No one can possibly overestimate the practical value of these civil liberties, nor the importance of maintaining them. When they are in jeopardy, the human spirit is in jeopardy, and should there come a time when they have to be curtailed, as during a war, the suppression of thought is a risk to civilization which might prevent its recovery from the effects of war, if the hysterics, who exploit the necessity, were numerous enough to carry over into peace the taboos of war. Fortunately, the mass of men is too tolerant long to enjoy the professional inquisitors, as gradually, under the criticism of men not willing to be terrorized, they are revealed as mean-spirited creatures who nine-tenths of the time do not know what they are talking about.[1]

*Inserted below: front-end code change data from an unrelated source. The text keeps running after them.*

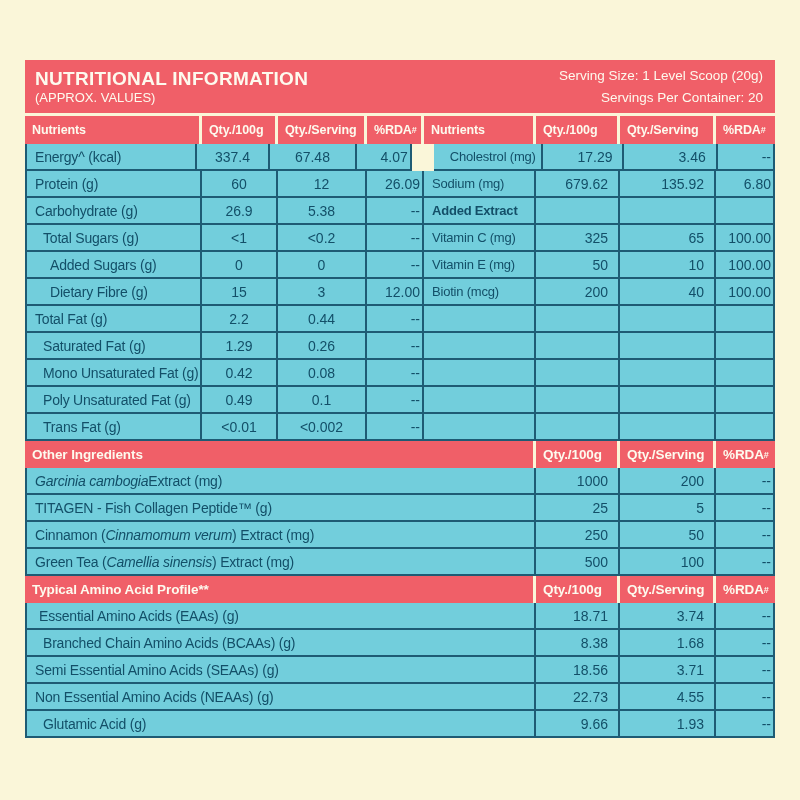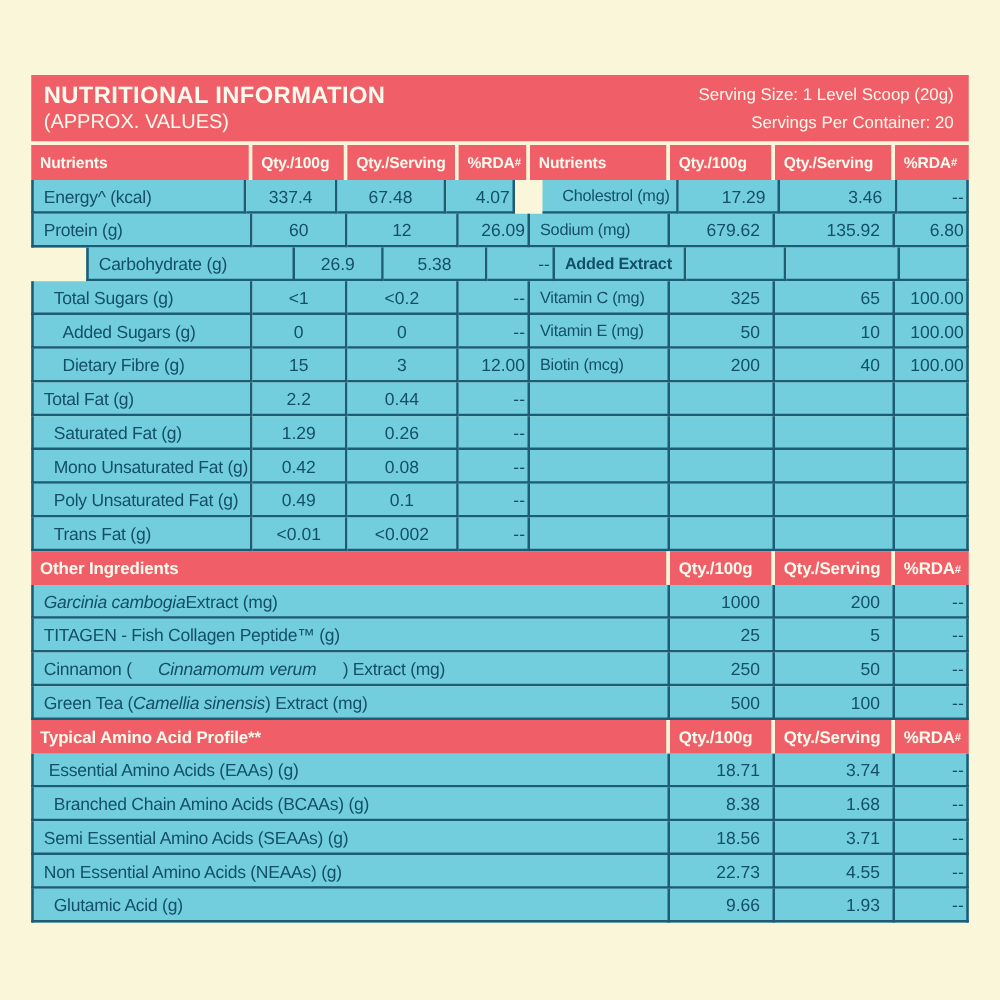--- a/index.html
+++ b/index.html
@@ -24,7 +24,7 @@
   }
   .title-left { display:flex; flex-direction:column; justify-content:center; }
   .main-title { font-size:19px; font-weight:bold; letter-spacing:.3px; line-height:1.15; }
-  .sub-title  { font-size:16px; line-height:1.2; }
+  .sub-title  { font-size:13px; line-height:1.2; }
   .title-right { display:flex; flex-direction:column; justify-content:center; text-align:right; font-size:13.5px; line-height:1.6; }
 
   

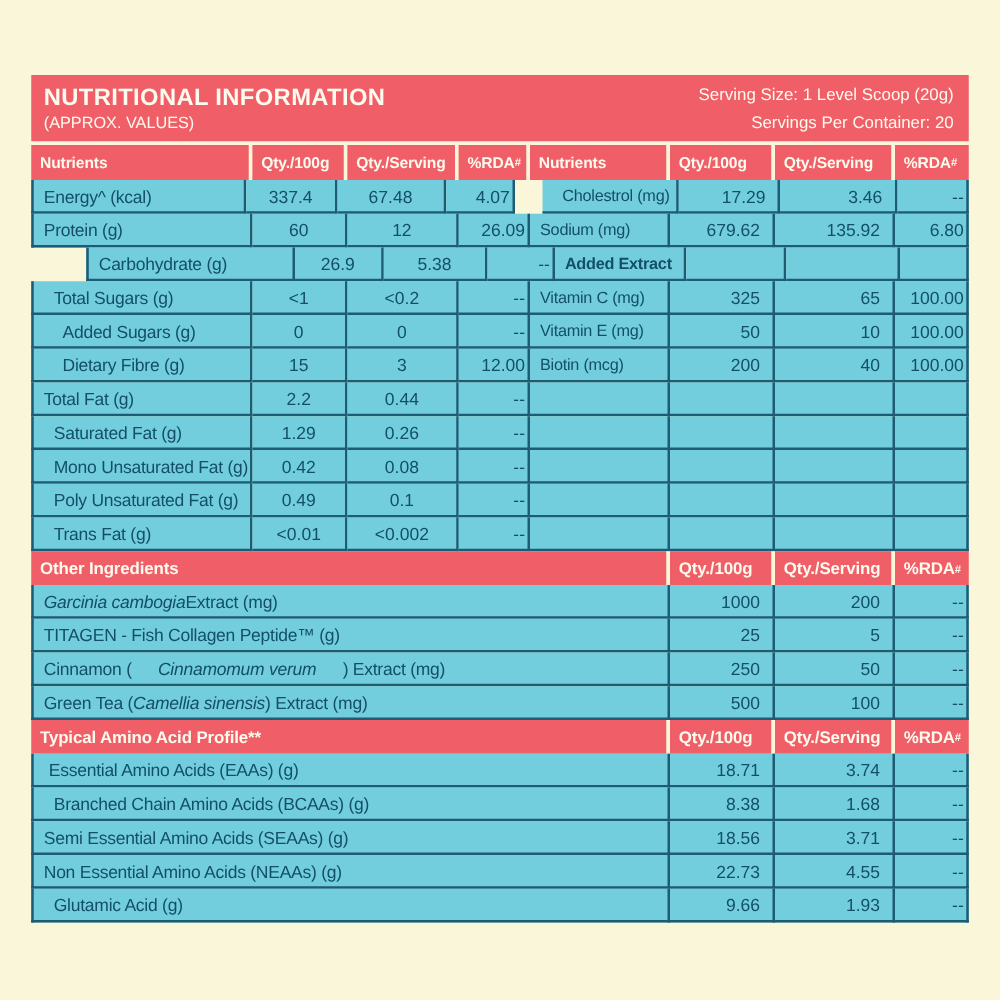--- a/index.html
+++ b/index.html
@@ -124,7 +124,7 @@
           <div class="cell c8 rightal rda-pad">6.80</div>
         </div>
         <div class="row">
-          <div class="cell c1 lbl" style="padding-left: 8px; margin-left: 44px;">Carbohydrate (g)</div>
+          <div class="cell c1 lbl" style="padding-left: 8px;">Carbohydrate (g)</div>
           <div class="cell c2 center">26.9</div>
           <div class="cell c3 center">5.38</div>
           <div class="cell c4 rightal rda-pad">--</div>

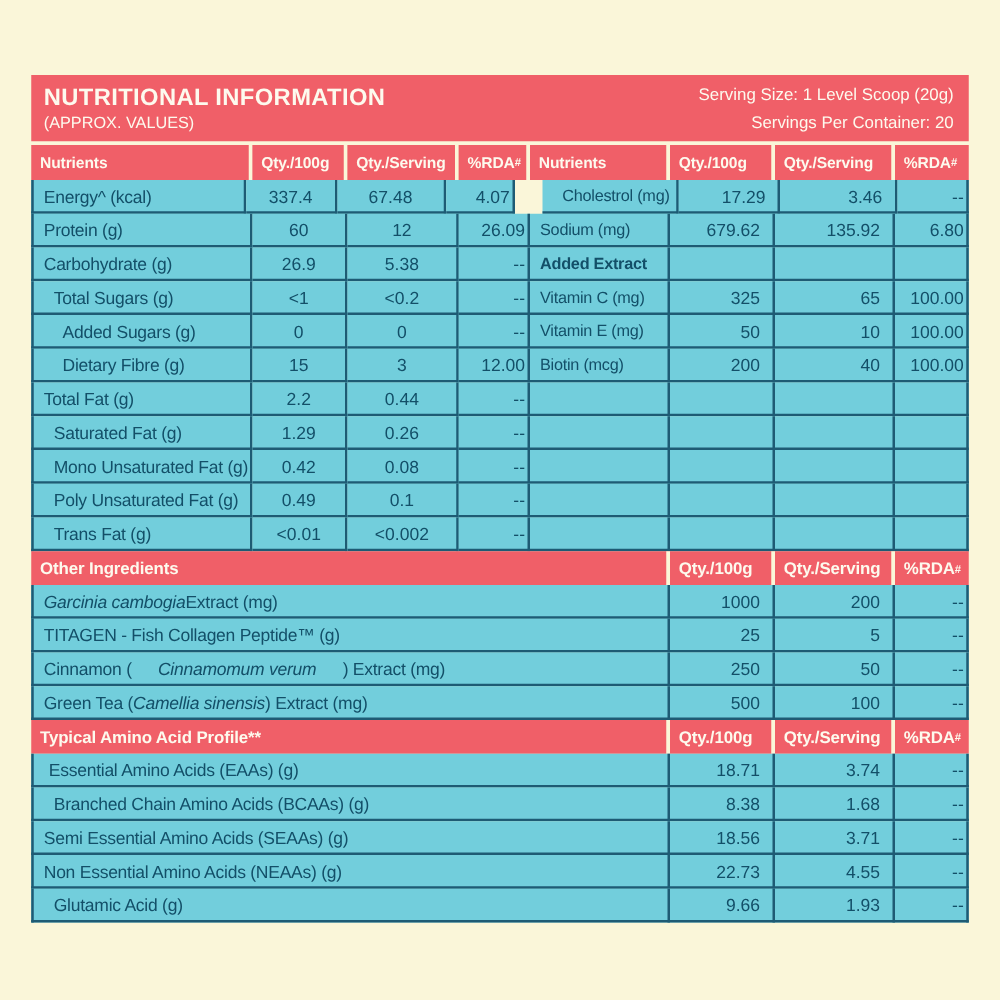--- a/index.html
+++ b/index.html
@@ -241,7 +241,7 @@
           <div class="cell c8 rightal rda-pad">--</div>
         </div>
         <div class="row">
-          <div class="cell s1 lbl" style="padding-left: 8px; gap: 21px;">
+          <div class="cell s1 lbl" style="padding-left: 8px;">
             <span>Cinnamon (</span>
             <span class="it">Cinnamomum verum</span>
             <span>) Extract (mg)</span>

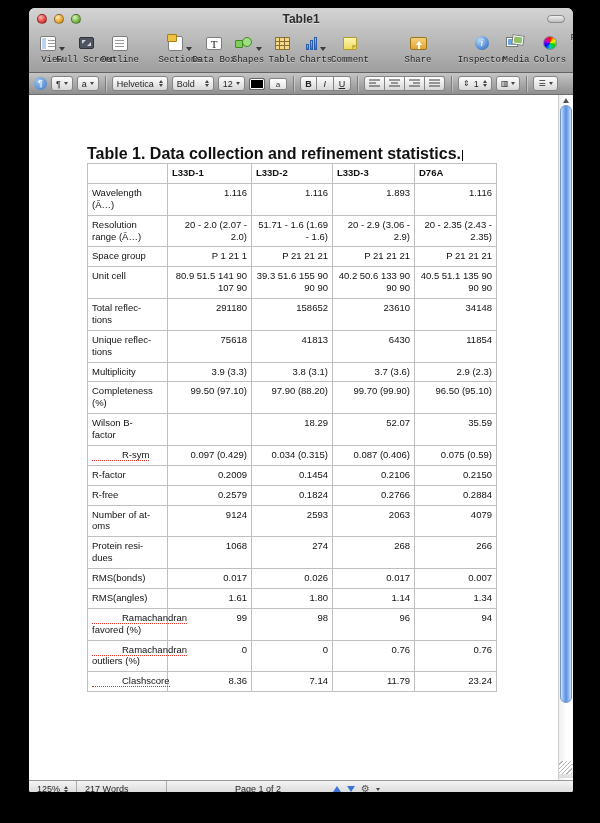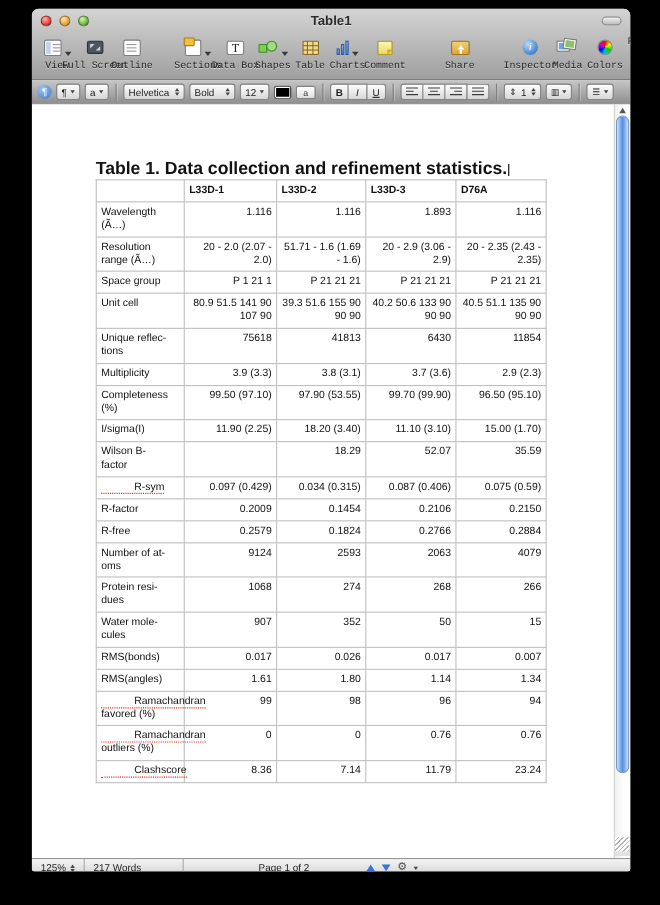--- a/index.html
+++ b/index.html
@@ -382,6 +382,14 @@
                 <td class="val">40.5 51.1 135 90 90 90</td>
               </tr>
               <tr>
+                <td class="rlabel">Total reflec-
+tions</td>
+                <td class="val">291180</td>
+                <td class="val">158652</td>
+                <td class="val">23610</td>
+                <td class="val">34148</td>
+              </tr>
+              <tr>
                 <td class="rlabel">Unique reflec-
 tions</td>
                 <td class="val">75618</td>

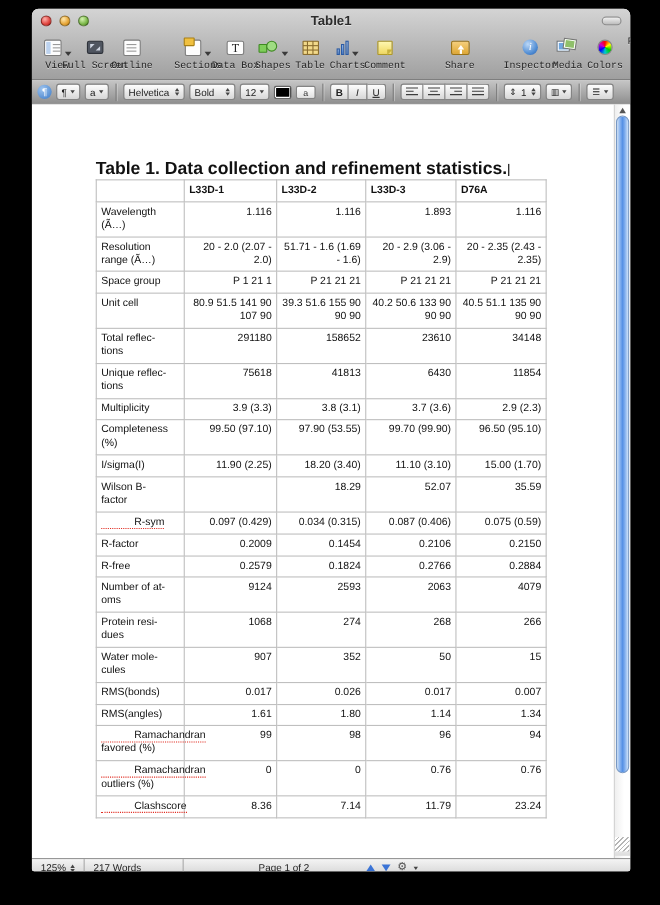--- a/index.html
+++ b/index.html
@@ -408,7 +408,7 @@
                 <td class="rlabel">Completeness
 (%)</td>
                 <td class="val">99.50 (97.10)</td>
-                <td class="val">97.90 (53.55)</td>
+                <td class="val">97.90 (88.20)</td>
                 <td class="val">99.70 (99.90)</td>
                 <td class="val">96.50 (95.10)</td>
               </tr>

But in spite of its fundamental importance, civil liberty in this sense does not guarantee public opinion in the modern world. For it always assumes, either that truth is spontaneous, or that the means of securing truth exist when there is no external interference. But when you are dealing with an invisible environment, the assumption is false. The truth about distant or complex matters is not self-evident, and the machinery for assembling information is technical and expensive. Yet political science, and especially democratic political science, has never freed itself from the original assumption of Aristotle's politics sufficiently to restate the premises, so that political thought might come to grips with the
- ↑ Cf. for example, the publications of the Lusk Committee in New York, and the public statements and prophecies of Mr. Mitchell Palmer, who was Attorney-General of the United States during the period of President Wilson's illness.